(Records from a data collection)
********************

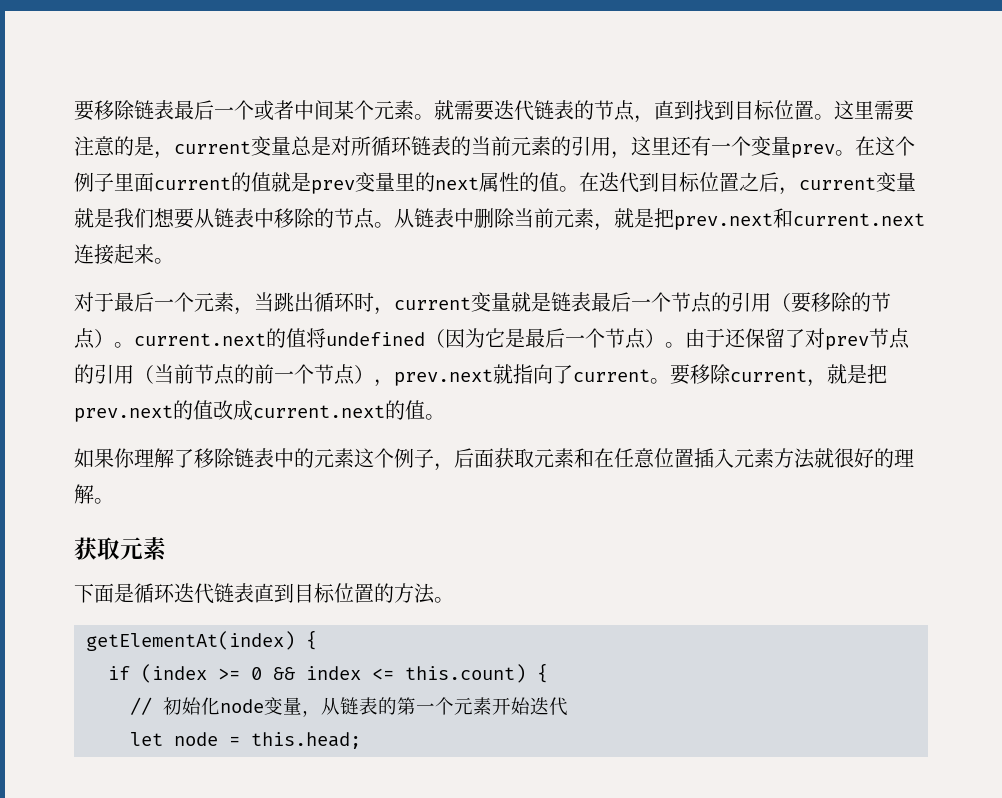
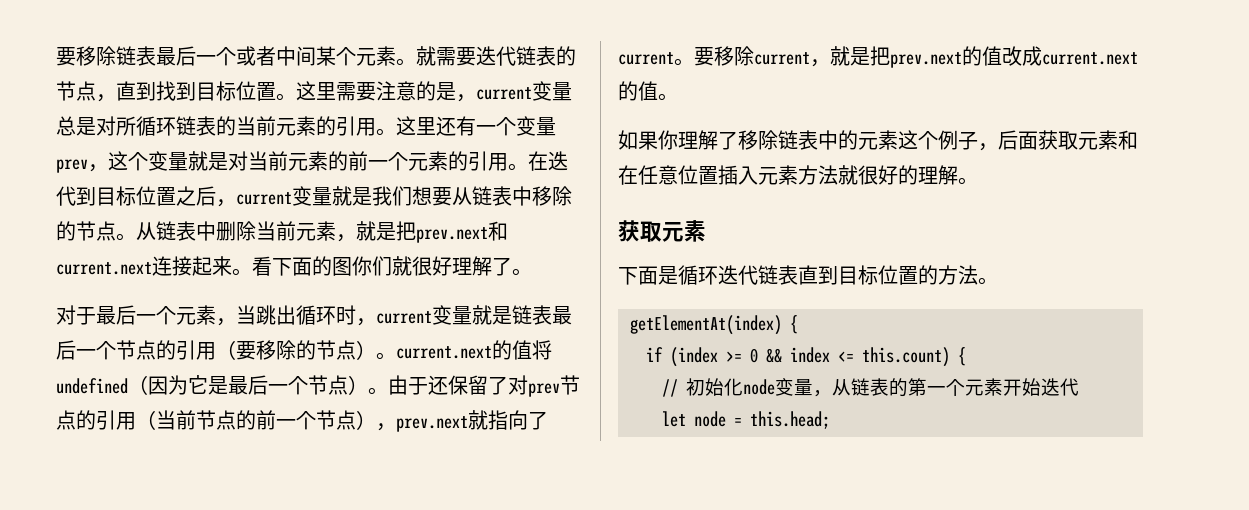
[611,151,631,159] ， -> [376,128,396,136] 。
[835,136,915,156] [74,172,559,194] 。在这个例子里面current的值就是prev变量里的next属性的值 -> [88,151,508,172] ，这个变量就是对当前元素的前一个元素的引用
(174, 261) none -> [252,256,532,276] 看下面的图你们就很好理解了。

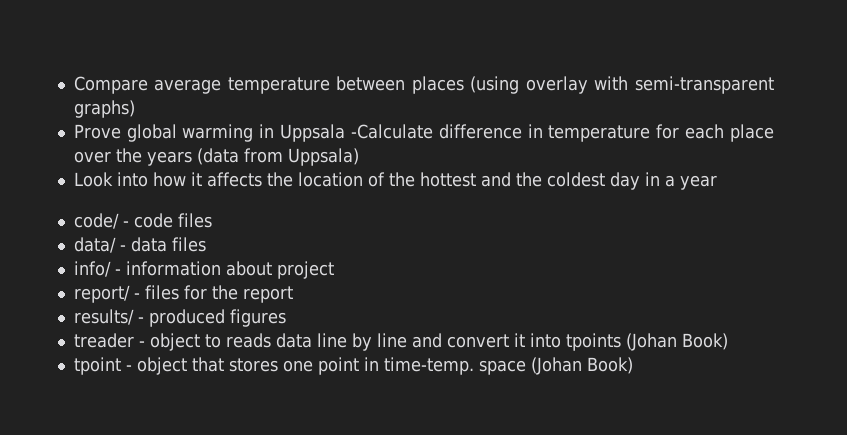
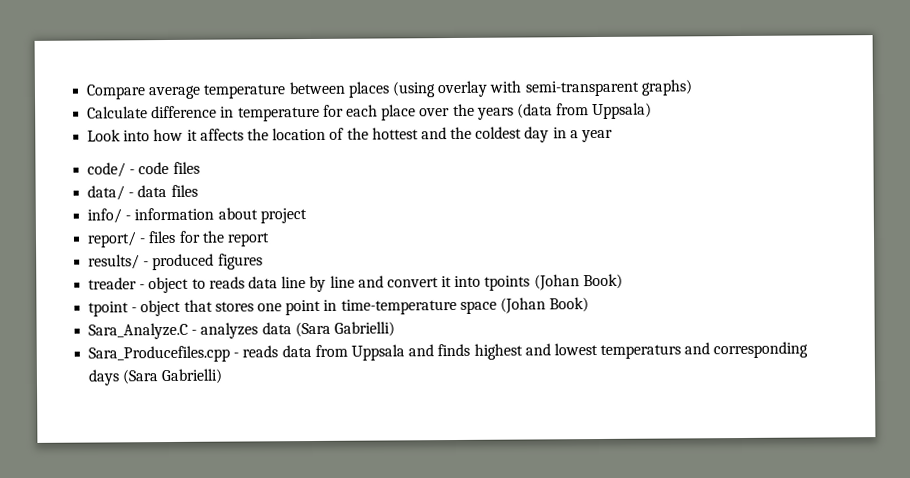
[73,124,433,142] Prove global warming in Uppsala -Calculate -> [87,106,149,119] Calculate
[383,357,474,375] time-temp. -> [340,298,457,315] time-temperature
(633, 365) none -> [88,321,395,340] [88,341,809,363] [88,368,224,386] // Sara_Analyze.C - analyzes data (Sara Gabrielli) // Sara_Producefiles.cpp - reads data from Uppsala and finds highest and lowest temperaturs and corresponding days (Sara Gabrielli)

********************

Action item: Scan the records above for the string "Uppsala", then copy each line where it turns up.

Written solution:
[73,124,433,142] Prove global warming in Uppsala -Calculate -> [87,106,149,119] Calculate
(633, 365) none -> [88,321,395,340] [88,341,809,363] [88,368,224,386] // Sara_Analyze.C - analyzes data (Sara Gabrielli) // Sara_Producefiles.cpp - reads data from Uppsala and finds highest and lowest temperaturs and corresponding days (Sara Gabrielli)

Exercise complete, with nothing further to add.